[TASKS TO COMPLETE]
(1) In the post "Apology to atheist readers" below, list every word or phrase that appears inside quotation marks.
(2) Reproduce word for word the part of the post "Apology to atheist readers" starting at "I agree, except" and ending at "had political consequences.)".
(3) Carry on the post about Eagleton's review of Dawkins, picking up after its final sentence.

[DOCUMENT EXTRACT]
^^^^^^^^

Apology to atheist readers ::

A commentor below (anon) drew my attention to a really good response to Eagleton's review of Dawkins' The God Delusion. This review of a review, "The God Conundrum", reminds me of how when we debate we often descend to each other's level, but that when we discuss we can sometimes rise to each other's best.

In my trite and gloating quoting of Eagleton's review I made this error. I am sorry. I should have resisted the temptation to enter such a débat de sourds (debate among the [mutually] deaf). Because, I am sure that Eagleton does not hear the real points that Dawkins makes, since he is so busy hearing Dawkins' failure to understand what "God" means.

And now I've lost the opportunity for a real conversation. :-(

Anyway Sean, the poster of The God Conundrum, writes well and clearly, and thinks clearly too. I particularly liked this paragraph:
The problematic nature of this transition — from God as ineffable, essentially static and completely harmless abstract concept, to God as a kind of being that, in some sense that is perpetually up for grabs, cares about us down here on Earth — is not just a minor bump in the otherwise smooth road to a fully plausible conception of the divine. It is the profound unsolvable dilemma of “sophisticated theology.” It’s a millenia-old problem, inherited from the very earliest attempts to reconcile two fundamentally distinct notions of monotheism: the Unmoved Mover of ancient Greek philosophy, and the personal/tribal God of Biblical Judaism. Attempts to fit this square peg into a manifestly round hole lead us smack into all of the classical theological dilemmas: “Can God microwave a burrito so hot that He Himself cannot eat it?” The reason why problems such as this are so vexing is not because our limited human capacities fail to measure up when confronted with the divine; it’s because they are legitimately unanswerable questions, arising from a set of mutually inconsistent assumptions.
Naturally, since we take very different stances with respect to the existence of God, I don't always agree with Sean. Sometimes I tend to agree, but still seem to arrive at a different conclusion. (Because I am agreeing with most of the words, rather than all that was intended by them. So when Sean writes:
But the crucial point is that the emergence of One God was an essentially political transformation.
I agree, except for the innocuous looking "essentially". The claim of monotheism is indeed political, as well as everything else. As a political claim it subverts the claims to divine sanction of David's descendants. Though less directly than it does those of an Egyptian Pharaoh. Basically it seems to me the claim is relational, rather than merely political. (Sean sets the "political" Hebrews against the "philosophical" Greeks. I am happy to distinguish the two approaches, but suspect that Greek thinkers also had political consequences.)

^^^^^^^^

[INPUT DATA]
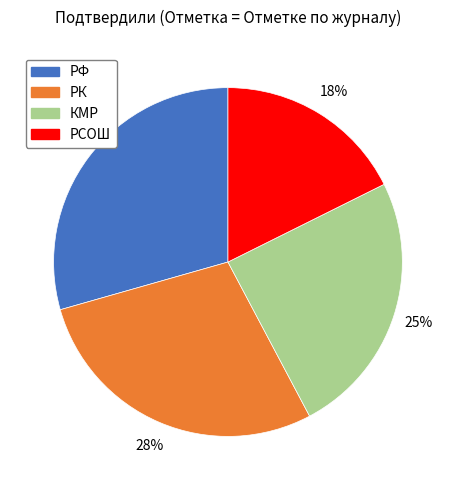

How many segments does this pie chart have?

4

^^^^^^^^

[RESULTS IN ORDER]
(1)
- "The God Conundrum"
- "God"
- “sophisticated theology.”
- “Can God microwave a burrito so hot that He Himself cannot eat it?”
- "essentially"
- "political"
- "philosophical"

(2)
I agree, except for the innocuous looking "essentially". The claim of monotheism is indeed political, as well as everything else. As a political claim it subverts the claims to divine sanction of David's descendants. Though less directly than it does those of an Egyptian Pharaoh. Basically it seems to me the claim is relational, rather than merely political. (Sean sets the "political" Hebrews against the "philosophical" Greeks. I am happy to distinguish the two approaches, but suspect that Greek thinkers also had political consequences.)

(3)
This analysis (and I quite accept Sean's neat dissecting of the problem of two inconsistent approaches) leads to this (partial) conclusion:
For the past two thousand years, theology has struggled to reconcile these two apparently-conflicting conceptions of the divine, without much success. We are left with fundamentally incoherent descriptions of what God is, which deny that he “exists” in the same sense that hummingbirds and saxophones do, but nevertheless attribute to him qualities of “love” and “creativity” that conventionally belong to conscious individual beings. One might argue that it’s simply a hard problem...
The trouble is, it seems to me, that the "problem" is not merely "hard", it is impossible. Attempts to "eff the ineffable and unscrut the inscrutable" are inevitably reduced to analogy and metaphor. And once we talk that language we are again reduced to talk of hummingbirds or saxophones. That's why:
...for the most part, theologians have basically abandoned the project of “proving” God’s existence, which is probably a good move.

But they haven’t given up on believing in God’s existence (suitably defined), which is what drives atheists like Dawkins (and me) a little crazy. Two thousand years ago, believing in God made perfect sense; there was so much that we didn’t understand about the world, and an appeal to the divine seemed to help explain the otherwise inexplicable.
And that in a nutshell describes the fundamental gulf between Sean and me. Sean wants to understand and reason everything. I claim that at its heart the answer to life the universe and everything is not a neat 42, but a relationship. This relationship is nowhere near as simple, or as compelling, as many religionists make out, but it is there deep in my being, in a way that no neat simple argument could ever be.